Problem :: Give back each line in the records that contains the string "with". Case matters.

** Opening Data records block **

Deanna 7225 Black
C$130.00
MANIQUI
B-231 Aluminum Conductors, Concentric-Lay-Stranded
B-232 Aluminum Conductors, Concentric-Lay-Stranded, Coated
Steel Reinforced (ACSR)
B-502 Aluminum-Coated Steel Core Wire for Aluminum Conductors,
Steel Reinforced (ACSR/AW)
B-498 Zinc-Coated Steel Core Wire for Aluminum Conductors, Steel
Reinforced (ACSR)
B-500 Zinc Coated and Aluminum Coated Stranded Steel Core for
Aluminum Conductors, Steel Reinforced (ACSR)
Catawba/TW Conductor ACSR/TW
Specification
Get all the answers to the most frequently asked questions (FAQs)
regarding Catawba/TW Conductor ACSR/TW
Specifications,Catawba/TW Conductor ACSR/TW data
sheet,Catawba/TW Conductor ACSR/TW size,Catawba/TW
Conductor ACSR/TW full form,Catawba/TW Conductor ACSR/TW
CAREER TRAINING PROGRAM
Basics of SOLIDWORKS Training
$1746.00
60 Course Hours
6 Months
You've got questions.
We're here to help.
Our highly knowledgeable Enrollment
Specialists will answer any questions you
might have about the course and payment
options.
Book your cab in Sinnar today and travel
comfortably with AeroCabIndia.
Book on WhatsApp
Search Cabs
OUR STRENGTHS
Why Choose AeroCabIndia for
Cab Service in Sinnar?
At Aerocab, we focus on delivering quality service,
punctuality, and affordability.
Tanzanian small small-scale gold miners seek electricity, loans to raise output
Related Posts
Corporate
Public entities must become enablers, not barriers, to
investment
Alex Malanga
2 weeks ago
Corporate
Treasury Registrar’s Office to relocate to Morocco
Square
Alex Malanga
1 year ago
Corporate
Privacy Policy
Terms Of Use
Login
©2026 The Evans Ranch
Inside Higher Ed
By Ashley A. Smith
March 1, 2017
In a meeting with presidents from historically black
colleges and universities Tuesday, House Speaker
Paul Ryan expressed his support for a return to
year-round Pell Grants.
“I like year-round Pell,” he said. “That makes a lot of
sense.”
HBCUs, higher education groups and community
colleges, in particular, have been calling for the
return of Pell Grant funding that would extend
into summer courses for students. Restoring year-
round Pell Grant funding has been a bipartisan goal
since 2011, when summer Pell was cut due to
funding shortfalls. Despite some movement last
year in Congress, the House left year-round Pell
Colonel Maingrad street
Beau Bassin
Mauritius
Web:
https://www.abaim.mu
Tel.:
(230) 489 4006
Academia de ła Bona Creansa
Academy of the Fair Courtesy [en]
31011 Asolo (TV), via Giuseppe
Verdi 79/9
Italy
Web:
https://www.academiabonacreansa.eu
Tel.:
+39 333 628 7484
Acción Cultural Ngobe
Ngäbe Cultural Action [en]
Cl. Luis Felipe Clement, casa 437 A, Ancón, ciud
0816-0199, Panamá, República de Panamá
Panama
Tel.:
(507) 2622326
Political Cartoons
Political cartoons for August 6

** Closing Data records block **

Task response ::
comfortably with AeroCabIndia.
In a meeting with presidents from historically black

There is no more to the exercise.